In der Welt der Bücher
Ein altes Manuskript, das der Heilige Bonifatius selbst in Händen hielt
Fotos: Christopher Göbel
10.09.2024 / FULDA -
Dr. Alessandra Sorbello Staub liebt ihren Beruf. Das bemerkt man sofort, wenn man sie über ihren Wirkungskreis, die Bibliothek des Bischöflichen Priesterseminars, sprechen hört. Etwas versteckt neben dem Dom ist die Bibliothek der Theologischen Fakultät Fulda beheimatet, direkt an den Dom grenzend. Im Bestand hat die Bibliothek auch ein Manuskript aus der Zeit des Heiligen Bonifatius.
Seit 2011 ist Dr. Alessandra Sorbello Staub Leiterin der Bibliothek. "Diese Arbeit hier ist für mich eine Herzensangelegenheit", so die studierte Mediävistin, Expertin für das Mittelalter. Nach ihrem Studium der Germanistik, Anglistik, Romanistik, Mittellateinischen Philologie, Geschichte und historischen Hilfswissenschaften in Catania, Freiburg im Breisgau, Bonn und Würzburg promovierte sie 1998 in Würzburg mit einer Arbeit über mittelalterliche Fachliteratur. Zudem ist sie Mitglied in mehreren Bibliotheksverbänden und Verfasserin einiger Publikationen.
Direkter Blick in den Dom
"Meine Arbeit hier ist vielfältig", so die gebürtige Sizilianerin im Gespräch mit OSTHESSEN|NEWS im Hrabanus-Maurus-Saal der Bibliothek. Der Raum wirkt erhaben - und er hat ein kleines Geheimnis: Über ein Fenster ist der Saal direkt mit dem Fuldaer Dom St. Salvator verbunden. "Das Fenster liegt direkt über der Sakristei des Doms. Hier konnten Mönche, die nicht gut zu Fuß waren, die Messen mithören", erzählt Sorbello Staub. "Ein Stück Kulturerbe"

____________________

Aufgabe:
Nennen Sie alle Städte, in denen Dr. Alessandra Sorbello Staub dem Ausgangstext zufolge studiert hat.

Bereitgestellte Angaben:
____________________

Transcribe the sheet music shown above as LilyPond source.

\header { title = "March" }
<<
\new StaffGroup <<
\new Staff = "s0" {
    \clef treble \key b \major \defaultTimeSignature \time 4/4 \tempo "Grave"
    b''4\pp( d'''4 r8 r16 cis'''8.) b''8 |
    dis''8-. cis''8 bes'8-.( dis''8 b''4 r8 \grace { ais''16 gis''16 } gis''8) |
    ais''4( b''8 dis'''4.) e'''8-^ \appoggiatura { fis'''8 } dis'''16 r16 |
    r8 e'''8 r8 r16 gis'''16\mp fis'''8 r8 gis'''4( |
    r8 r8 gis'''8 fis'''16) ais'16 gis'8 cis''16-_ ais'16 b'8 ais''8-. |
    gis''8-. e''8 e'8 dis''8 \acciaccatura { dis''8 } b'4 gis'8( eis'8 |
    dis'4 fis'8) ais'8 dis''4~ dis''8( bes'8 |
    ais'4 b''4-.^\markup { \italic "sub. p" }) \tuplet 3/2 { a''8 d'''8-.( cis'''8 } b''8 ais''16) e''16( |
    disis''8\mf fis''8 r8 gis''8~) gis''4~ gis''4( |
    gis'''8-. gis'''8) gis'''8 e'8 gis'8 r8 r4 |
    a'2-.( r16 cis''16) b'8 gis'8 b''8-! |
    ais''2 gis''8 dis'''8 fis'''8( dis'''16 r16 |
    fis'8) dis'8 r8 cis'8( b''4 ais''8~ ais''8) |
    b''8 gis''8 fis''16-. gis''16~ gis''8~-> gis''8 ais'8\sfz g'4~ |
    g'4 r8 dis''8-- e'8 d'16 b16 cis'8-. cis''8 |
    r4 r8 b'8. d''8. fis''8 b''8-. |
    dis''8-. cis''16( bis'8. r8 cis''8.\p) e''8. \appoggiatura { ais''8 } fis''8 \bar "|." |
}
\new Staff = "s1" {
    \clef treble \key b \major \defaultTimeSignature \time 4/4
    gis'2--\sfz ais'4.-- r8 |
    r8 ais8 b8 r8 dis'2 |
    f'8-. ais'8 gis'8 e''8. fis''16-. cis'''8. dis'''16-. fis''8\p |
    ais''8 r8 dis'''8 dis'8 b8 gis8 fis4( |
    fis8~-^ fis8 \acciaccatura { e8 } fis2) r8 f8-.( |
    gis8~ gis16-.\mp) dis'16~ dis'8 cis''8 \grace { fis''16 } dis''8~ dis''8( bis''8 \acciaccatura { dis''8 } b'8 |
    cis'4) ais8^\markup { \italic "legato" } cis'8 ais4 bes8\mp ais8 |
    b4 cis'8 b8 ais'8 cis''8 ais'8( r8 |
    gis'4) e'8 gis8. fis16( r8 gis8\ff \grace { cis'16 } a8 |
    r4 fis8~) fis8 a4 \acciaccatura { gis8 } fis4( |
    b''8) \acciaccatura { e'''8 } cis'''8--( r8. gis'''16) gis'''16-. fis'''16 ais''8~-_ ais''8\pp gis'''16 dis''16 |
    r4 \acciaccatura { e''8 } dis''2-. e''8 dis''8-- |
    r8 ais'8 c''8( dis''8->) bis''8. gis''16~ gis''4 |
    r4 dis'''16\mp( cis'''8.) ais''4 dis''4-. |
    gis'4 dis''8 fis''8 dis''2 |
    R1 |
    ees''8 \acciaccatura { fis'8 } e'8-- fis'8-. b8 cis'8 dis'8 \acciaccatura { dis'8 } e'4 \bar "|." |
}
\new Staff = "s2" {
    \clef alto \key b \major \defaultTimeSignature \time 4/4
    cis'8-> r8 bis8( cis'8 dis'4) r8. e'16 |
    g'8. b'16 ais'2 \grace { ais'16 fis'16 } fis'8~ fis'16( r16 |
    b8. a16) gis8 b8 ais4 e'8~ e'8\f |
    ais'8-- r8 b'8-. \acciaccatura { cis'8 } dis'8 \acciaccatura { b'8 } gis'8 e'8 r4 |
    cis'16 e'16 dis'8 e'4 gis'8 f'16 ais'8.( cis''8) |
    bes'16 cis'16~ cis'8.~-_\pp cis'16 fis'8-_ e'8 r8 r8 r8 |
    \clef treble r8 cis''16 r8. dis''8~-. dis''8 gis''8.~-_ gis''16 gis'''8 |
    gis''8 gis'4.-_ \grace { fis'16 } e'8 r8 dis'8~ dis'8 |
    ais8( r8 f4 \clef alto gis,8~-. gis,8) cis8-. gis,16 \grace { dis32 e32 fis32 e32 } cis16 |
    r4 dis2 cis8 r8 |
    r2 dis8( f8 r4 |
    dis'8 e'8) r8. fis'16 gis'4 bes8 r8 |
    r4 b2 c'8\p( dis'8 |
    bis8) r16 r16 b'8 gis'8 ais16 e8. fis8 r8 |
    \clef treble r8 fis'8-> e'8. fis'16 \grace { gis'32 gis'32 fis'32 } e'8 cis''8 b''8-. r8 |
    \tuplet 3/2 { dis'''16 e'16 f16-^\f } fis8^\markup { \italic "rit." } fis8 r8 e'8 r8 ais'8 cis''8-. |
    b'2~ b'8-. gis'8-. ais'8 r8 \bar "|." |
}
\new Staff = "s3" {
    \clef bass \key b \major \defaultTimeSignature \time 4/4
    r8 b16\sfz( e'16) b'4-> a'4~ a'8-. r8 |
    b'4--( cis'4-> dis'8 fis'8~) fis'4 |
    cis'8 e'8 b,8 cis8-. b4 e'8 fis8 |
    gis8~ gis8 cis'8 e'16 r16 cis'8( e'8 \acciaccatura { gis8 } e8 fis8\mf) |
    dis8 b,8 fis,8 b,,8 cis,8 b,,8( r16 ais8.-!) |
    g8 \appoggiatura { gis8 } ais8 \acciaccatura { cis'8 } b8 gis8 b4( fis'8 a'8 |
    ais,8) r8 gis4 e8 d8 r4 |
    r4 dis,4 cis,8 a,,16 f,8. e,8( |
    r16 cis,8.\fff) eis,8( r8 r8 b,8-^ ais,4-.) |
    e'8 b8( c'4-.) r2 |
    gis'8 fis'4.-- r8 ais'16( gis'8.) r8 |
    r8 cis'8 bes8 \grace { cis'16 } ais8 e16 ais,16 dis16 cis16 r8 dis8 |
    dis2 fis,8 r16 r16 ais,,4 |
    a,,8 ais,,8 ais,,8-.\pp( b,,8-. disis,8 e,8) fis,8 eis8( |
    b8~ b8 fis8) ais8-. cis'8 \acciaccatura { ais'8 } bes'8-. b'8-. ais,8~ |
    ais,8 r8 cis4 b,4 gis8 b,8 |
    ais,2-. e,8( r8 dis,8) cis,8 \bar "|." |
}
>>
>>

____________________

Lösung:
Catania, Freiburg im Breisgau, Bonn, Würzburg